Ist Europa bei Arbeitsplatzrisiken auf dem richtigen Weg?

SK – 03/2024

Der „Strategische Rahmen der EU für Gesundheit und Sicherheit am Arbeitsplatz 2021 – 2027“ (siehe News 7/2021) strebt neben der Aktualisierung der Empfehlung der Europäischen Kommission zu Berufskrankheiten unter anderem die Einführung des „Vision Zero“-Konzepts für arbeitsbedingte Unfälle und Berufskrankheiten an. Die „Vision Zero“ fokussiert auf eine Welt ohne Arbeitsunfälle und arbeitsbedingte Erkrankungen, in der die Vermeidung tödlicher und schwerer Arbeitsunfälle und Berufskrankheiten höchste Priorität haben.


Drei Jahre nach der Einführung des Strategischen Rahmens haben Mitglieder des Europäischen Parlaments ein tragisches Ereignis in der Baubranche sowie die Exposition von Feuerwehrleuten zum Anlass genommen, um die umfassende Präventionskultur in der Europäischen Union zu erörtern.

Mehr Maßnahmen für „Vision Zero“?

Mitte Februar ereignete sich ein Arbeitsunfall auf einer Baustelle in Florenz. Die Aufarbeitung scheint schwierig, da die verstorbenen und schwer verletzten Bauarbeiter durch ein Geflecht von Unteraufträgen angestellt waren.
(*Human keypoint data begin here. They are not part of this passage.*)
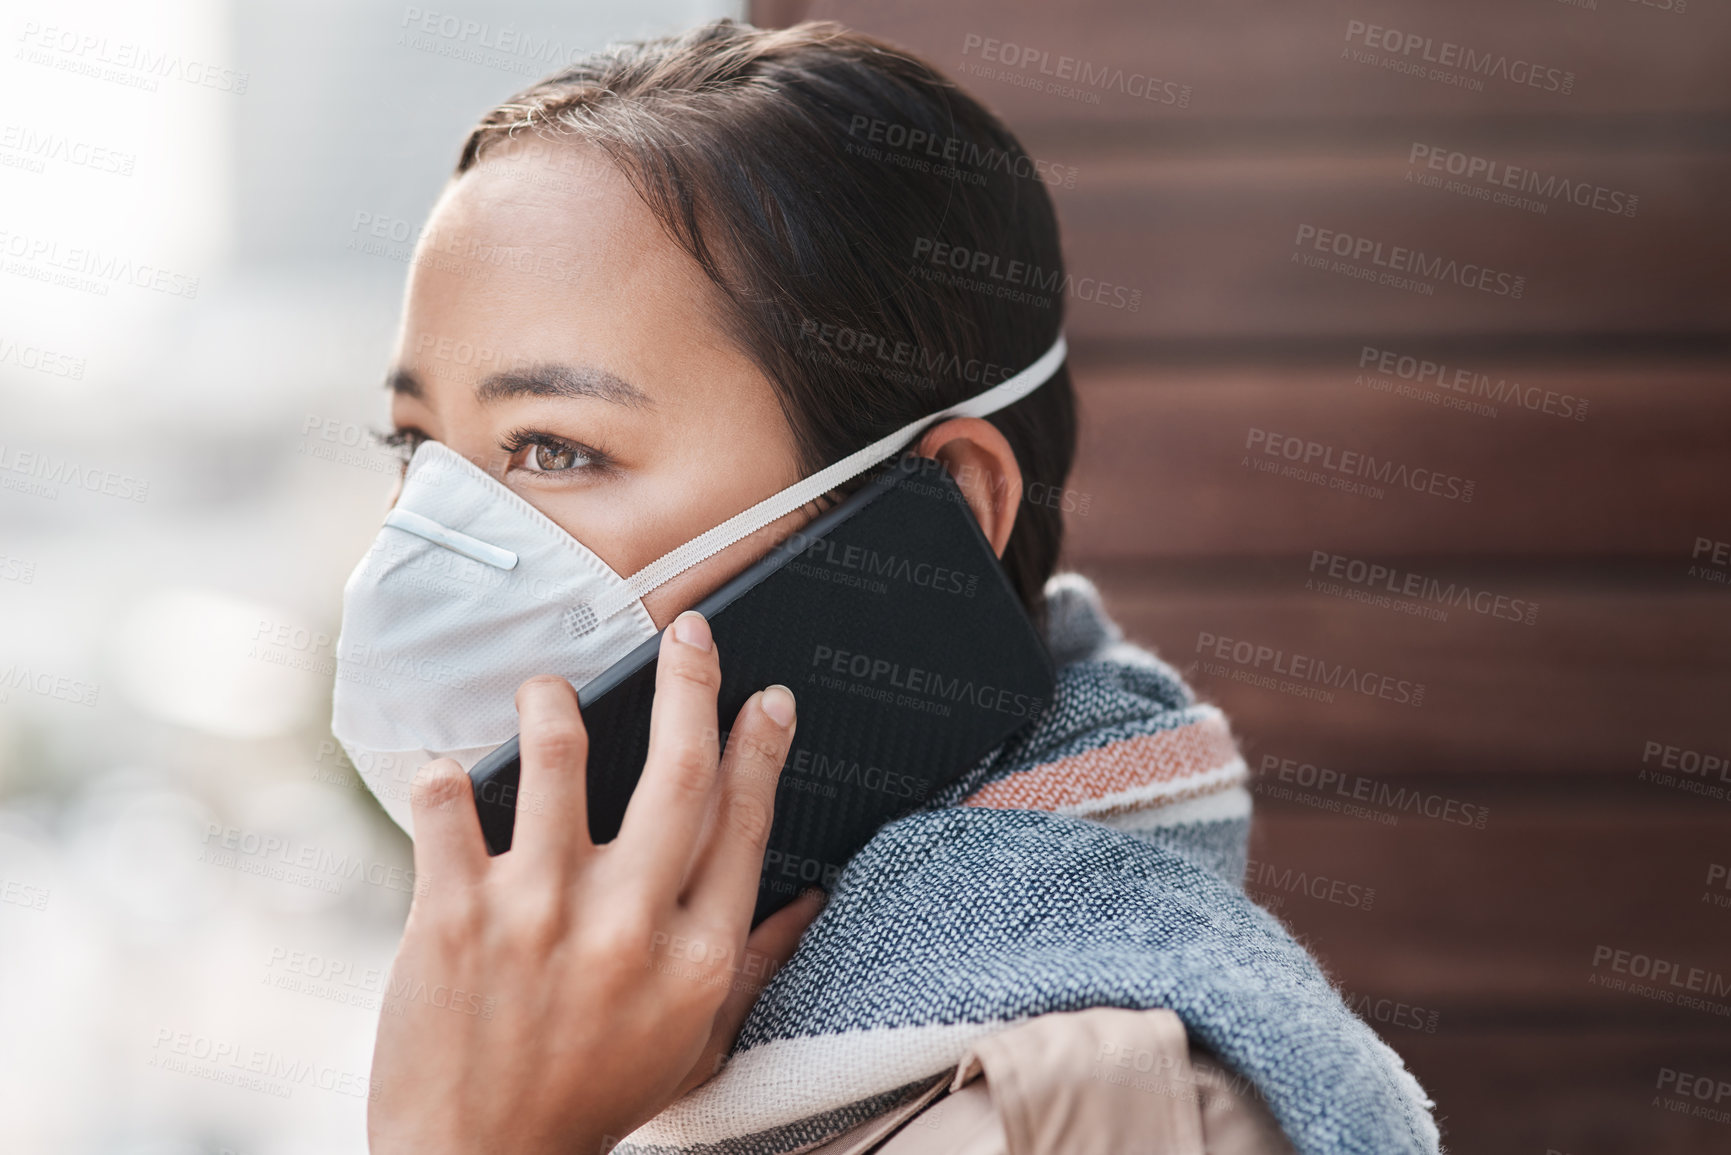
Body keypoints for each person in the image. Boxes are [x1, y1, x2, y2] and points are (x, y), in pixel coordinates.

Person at [343, 19, 1441, 1155]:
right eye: (415, 447)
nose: (432, 542)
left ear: (944, 517)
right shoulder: (621, 1075)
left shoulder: (1102, 1121)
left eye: (554, 447)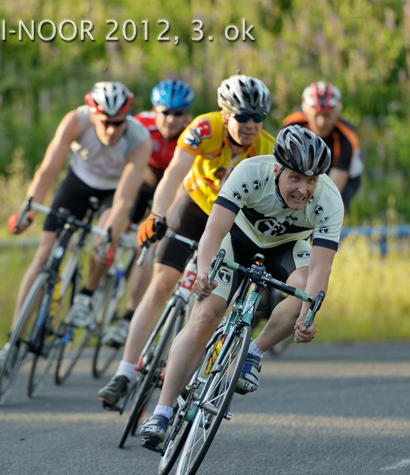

Die Häufigkeit von Unfällen bei der Vergabe von Unteraufträgen ist ein Phänomen, das nicht auf Italien beschränkt ist. Diese Praxis führt vor allem zu Problemen bei der Einhaltung der Arbeitsschutzvorschriften, einschließlich der Vorschriften für Sicherheitsausrüstung. Vor diesem Hintergrund sprachen sich die Abgeordneten dafür aus, sich intensiver mit Fragen zur Sicherheit am Arbeitsplatz zu befassen.


Die für Energie zuständige Kommissarin Kadri Simson hob in der Debatte im Europäischen Parlament am 28. Februar 2024 hervor, dass die Europäische Agentur für Sicherheit und Gesundheitsschutz am Arbeitsplatz (EU-OSHA) bei der Bereitstellung praktischer Instrumente und Informationen eine größere Rolle spielen müsse. Die Diskussion berührte auch Gesetzesreformen. Gefordert wurde von den Abgeordneten vor allem eine kritische Überprüfung, inwieweit die Richtlinie über die Durchführung von Maßnahmen zur Verbesserung der Sicherheit und des Gesundheitsschutzes der Arbeitnehmer bei der Arbeit (Richtlinie 89/391/EWG) in die Praxis umgesetzt wurde und welche Auswirkungen sie tatsächlich hat.

Gleicher Schutz für Feuerwehrleute  

Ein anderes Arbeitsschutzthema, dass Abgeordnete aus Italien beschäftigt, fokussiert sich auf Feuerwehrleute. Während ihrer Arbeit sind sie der Gefahr einer Kontamination durch Asbest oder Ewigkeitschemikalien ausgesetzt. Vor allem, wenn sie in Gebäuden und Einrichtungen arbeiten, in denen diese Stoffe verbaut wurden. Auch Schaummittel, die bei der Brandbekämpfung genutzt werden, stellen eine weitere potenzielle Gefahrenquelle dar.


Trotz der unerlässlichen Arbeit, die Feuerwehrleute erbringen, haben sie nicht in allen Mitgliedsstaaten Zugang zu Leistungen der sozialen Sicherheit und anderen Schutzmaßnahmen im Falle von Arbeitsunfähigkeit. Dies sollte schnellstmöglich geändert werden, so die italienischen Abgeordneten in einer Anfrage an die Europäische Kommission. EU-Sozialkommissar Nicolas Schmit, der sich hierzu schriftlich äußerte, unterstrich, dass es zwar eine Empfehlung zu Berufskrankheiten gebe, Fragen im Zusammenhang mit der Anerkennung von Berufskrankheiten und Entschädigungen jedoch in die Zuständigkeit der Mitgliedstaaten fallen.

Künftiger Stellenwert des Arbeitsschutzes

Die Stimmen aus dem Europäischen Parlament zeigen, dass es bis zum Jahr 2027 noch einiges zu tun gibt. Es bleibt daher abzuwarten, ob die Prioritäten der Europäischen Kommission für 2024 bis 2029, wie von einigen Mitgliedern des Europäischen Parlaments gefordert, die weitere Verbesserung von Gesundheit und Sicherheit am Arbeitsplatz beinhalten werden.